- **Jobs**
1/ Translate this sentence from the news report on Northwest Airlines into Spanish: "The company made a lot of promises to get that money."
2/ Answer these questions using the news report on Northwest Airlines.
(a) How much public aid does Minnesota have riding on Northwest?
(b) Who spoke to the legislature in 2005?
(c) According to that speaker, for how long had Northwest Airlines had its corporate headquarters in Minneapolis-St. Paul?
3/ Write out a passage of the news report on Northwest Airlines again, substituting "commitments" for "promises". Begin at the words "A merger between" and stop after "break those promises?".

- **Text to read**

-- begin --

Feb 20, 2008 11:13 pm US/Central
Reality Check: NWA's Promises To Minnesota
(WCCO)
A merger between Northwest Airlines and Delta Air Lines likely won't happen until next week. Minnesota lawmakers are keeping a close eye on the talks because the state has a lot riding on Northwest; nearly half a billion dollars in public aid.
The company made a lot of promises to get that money. So is Northwest about to break those promises?
Northwest Airlines made those promises to Minnesota when the public bailed it out during tough times. Those are promises the giant air carrier may be about to break if it merges with Delta Air Lines.
"Northwest Airlines has had its corporate headquarters in Minneapolis-St. Paul for over 75 years," CEO Doug Steenland told the legislature in 2005. "And we intend to be headquartered in Minneapolis-St. Paul for the next 75 years."

-- end --

- **Saved entries**

-- begin --

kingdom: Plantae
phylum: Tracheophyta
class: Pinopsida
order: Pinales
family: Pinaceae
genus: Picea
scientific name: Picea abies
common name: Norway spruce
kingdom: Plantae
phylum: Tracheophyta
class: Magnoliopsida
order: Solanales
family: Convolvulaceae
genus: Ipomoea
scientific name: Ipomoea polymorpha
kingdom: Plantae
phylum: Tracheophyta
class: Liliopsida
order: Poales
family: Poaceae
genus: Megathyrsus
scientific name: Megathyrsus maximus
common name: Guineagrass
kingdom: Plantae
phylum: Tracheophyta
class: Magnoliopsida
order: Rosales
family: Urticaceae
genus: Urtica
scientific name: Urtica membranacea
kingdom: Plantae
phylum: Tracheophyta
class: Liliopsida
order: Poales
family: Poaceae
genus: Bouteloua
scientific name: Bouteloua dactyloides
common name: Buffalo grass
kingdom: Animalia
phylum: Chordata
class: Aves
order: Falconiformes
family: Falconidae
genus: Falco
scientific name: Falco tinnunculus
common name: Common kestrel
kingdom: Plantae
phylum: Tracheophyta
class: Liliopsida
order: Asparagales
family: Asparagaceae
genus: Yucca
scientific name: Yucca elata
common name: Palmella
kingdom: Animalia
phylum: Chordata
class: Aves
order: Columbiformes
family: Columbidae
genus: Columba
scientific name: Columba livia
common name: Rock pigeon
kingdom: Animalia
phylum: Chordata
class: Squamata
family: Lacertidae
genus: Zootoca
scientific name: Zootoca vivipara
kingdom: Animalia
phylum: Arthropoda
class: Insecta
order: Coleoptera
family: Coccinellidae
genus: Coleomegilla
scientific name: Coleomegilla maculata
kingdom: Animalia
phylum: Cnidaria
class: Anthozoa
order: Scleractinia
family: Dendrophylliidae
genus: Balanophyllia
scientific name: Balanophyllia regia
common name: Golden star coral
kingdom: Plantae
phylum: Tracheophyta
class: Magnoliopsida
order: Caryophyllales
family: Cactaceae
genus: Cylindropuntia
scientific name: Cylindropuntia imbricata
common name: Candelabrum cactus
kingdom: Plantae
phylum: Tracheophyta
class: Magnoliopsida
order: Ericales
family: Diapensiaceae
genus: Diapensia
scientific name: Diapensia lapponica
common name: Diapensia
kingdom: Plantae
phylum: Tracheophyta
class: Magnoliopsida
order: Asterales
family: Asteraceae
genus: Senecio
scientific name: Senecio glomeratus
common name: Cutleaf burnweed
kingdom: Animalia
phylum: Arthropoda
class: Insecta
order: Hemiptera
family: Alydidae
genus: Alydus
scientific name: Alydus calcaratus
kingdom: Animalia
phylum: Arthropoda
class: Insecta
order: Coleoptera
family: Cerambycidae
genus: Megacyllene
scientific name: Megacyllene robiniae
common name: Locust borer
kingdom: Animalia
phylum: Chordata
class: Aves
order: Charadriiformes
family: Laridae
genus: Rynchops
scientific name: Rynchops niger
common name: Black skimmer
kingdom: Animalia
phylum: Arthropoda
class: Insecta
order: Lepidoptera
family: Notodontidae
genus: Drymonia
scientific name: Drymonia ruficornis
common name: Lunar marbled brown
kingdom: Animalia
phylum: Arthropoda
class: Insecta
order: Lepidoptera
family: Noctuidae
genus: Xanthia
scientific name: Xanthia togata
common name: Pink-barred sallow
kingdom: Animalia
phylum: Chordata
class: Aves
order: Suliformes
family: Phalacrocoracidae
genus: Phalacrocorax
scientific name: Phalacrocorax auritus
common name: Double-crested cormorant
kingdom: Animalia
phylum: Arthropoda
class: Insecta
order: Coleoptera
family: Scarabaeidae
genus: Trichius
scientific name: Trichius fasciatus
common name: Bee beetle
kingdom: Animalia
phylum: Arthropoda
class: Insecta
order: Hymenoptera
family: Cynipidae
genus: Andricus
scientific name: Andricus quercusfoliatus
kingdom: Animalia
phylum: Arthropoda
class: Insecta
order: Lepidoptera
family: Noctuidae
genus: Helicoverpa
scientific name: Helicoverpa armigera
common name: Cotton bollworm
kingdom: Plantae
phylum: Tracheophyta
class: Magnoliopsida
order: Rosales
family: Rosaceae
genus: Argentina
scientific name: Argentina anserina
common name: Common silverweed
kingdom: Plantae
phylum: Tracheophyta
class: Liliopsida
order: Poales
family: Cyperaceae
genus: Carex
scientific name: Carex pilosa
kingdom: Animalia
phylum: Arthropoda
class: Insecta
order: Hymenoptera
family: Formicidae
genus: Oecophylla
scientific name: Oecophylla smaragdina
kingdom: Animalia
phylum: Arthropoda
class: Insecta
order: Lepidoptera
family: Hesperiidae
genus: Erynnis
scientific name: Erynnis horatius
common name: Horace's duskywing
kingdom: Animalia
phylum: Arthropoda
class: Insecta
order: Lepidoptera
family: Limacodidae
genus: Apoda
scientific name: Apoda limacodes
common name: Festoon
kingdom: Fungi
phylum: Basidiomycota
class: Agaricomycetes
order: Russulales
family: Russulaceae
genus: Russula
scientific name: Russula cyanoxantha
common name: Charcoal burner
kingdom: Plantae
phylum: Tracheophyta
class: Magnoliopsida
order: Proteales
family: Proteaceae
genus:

-- end --

- **Expected results**
1/ La empresa hizo muchas promesas para obtener ese dinero.

2/
(a) Nearly half a billion dollars.
(b) CEO Doug Steenland.
(c) For over 75 years.

3/
A merger between Northwest Airlines and Delta Air Lines likely won't happen until next week. Minnesota lawmakers are keeping a close eye on the talks because the state has a lot riding on Northwest; nearly half a billion dollars in public aid.
The company made a lot of commitments to get that money. So is Northwest about to break those commitments?